After three hours of sometimes-emotional discussion, directors voted to recommend closure of the organization to the Friends of Mount Revelstoke and Glacier’s membership.

“We’re insolvent and as soon as you’re insolvent you’re bankrupt,” lawyer Constance M. Brothers told the Friends.

Members were visibly shocked and a few were teary-eyed after hearing the true nature of the organization’s plight.

“You guys get to make the ultimate decision,” Hunt said.

With the facts out members started exploring avenues for disposing the Friends’ merchandise and retail.

Suggestions ranged from holding a mammoth fire sale at the Arlington Building or the Community Centre to using the Chamber of Commerce’s empty Visitor Information space at the corner of Orton and Victoria Road.

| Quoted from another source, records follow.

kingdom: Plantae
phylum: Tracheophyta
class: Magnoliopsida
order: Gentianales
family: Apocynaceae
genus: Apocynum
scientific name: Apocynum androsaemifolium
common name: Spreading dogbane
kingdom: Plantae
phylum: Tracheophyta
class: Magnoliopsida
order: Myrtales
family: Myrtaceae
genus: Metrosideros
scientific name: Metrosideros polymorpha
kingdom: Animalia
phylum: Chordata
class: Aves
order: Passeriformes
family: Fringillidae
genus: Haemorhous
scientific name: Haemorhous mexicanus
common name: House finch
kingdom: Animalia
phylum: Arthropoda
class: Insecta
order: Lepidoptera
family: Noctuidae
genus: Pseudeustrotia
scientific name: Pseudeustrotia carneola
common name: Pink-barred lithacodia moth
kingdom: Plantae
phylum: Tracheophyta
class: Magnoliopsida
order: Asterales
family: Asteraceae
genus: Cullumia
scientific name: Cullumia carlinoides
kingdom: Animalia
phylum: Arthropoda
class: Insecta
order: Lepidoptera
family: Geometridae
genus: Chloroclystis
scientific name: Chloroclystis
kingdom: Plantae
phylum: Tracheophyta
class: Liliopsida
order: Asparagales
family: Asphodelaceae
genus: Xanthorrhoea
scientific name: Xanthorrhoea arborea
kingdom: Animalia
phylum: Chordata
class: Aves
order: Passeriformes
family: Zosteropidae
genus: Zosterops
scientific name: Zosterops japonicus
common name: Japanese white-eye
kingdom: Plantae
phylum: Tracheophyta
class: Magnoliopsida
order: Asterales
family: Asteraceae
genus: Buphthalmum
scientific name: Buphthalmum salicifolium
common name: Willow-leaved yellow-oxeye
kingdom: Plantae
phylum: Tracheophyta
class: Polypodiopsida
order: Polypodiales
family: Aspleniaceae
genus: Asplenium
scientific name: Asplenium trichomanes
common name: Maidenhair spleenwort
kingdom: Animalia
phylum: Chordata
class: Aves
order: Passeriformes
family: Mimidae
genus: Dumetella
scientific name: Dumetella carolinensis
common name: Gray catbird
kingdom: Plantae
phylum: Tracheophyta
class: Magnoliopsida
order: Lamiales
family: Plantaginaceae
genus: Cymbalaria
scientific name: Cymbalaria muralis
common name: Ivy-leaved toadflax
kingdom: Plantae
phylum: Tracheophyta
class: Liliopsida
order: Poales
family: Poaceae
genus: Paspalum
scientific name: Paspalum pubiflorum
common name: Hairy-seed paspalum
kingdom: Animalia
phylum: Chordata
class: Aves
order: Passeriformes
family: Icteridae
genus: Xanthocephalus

But first the Friends need to organize a convoy to Rogers’ Pass Centre to bring back all the merchandise in storage up in the Pass.

An e-mail asking for people with vehicles to meet at the RPC this Sunday will be sent to all members within the next couple of days.

As to the actual, formal vote to dissolve of the Friends, that won’t happen until the group can organize a meeting to vote on sometime in early 2013.

During its quarter-century of existence, the Friends have not only helped promote Revelstoke’s two nearby national parks, but worked to raise public awareness about critical environmental issues through organized hikes, bird-watching adventures and events such as the Chickadee Nature Festival.

Based on its current information the organization thinks it may have up to $90,000 in merchandise that it can sell to help pay off some of the debt. However, there is no realistic way to pay all of its debts.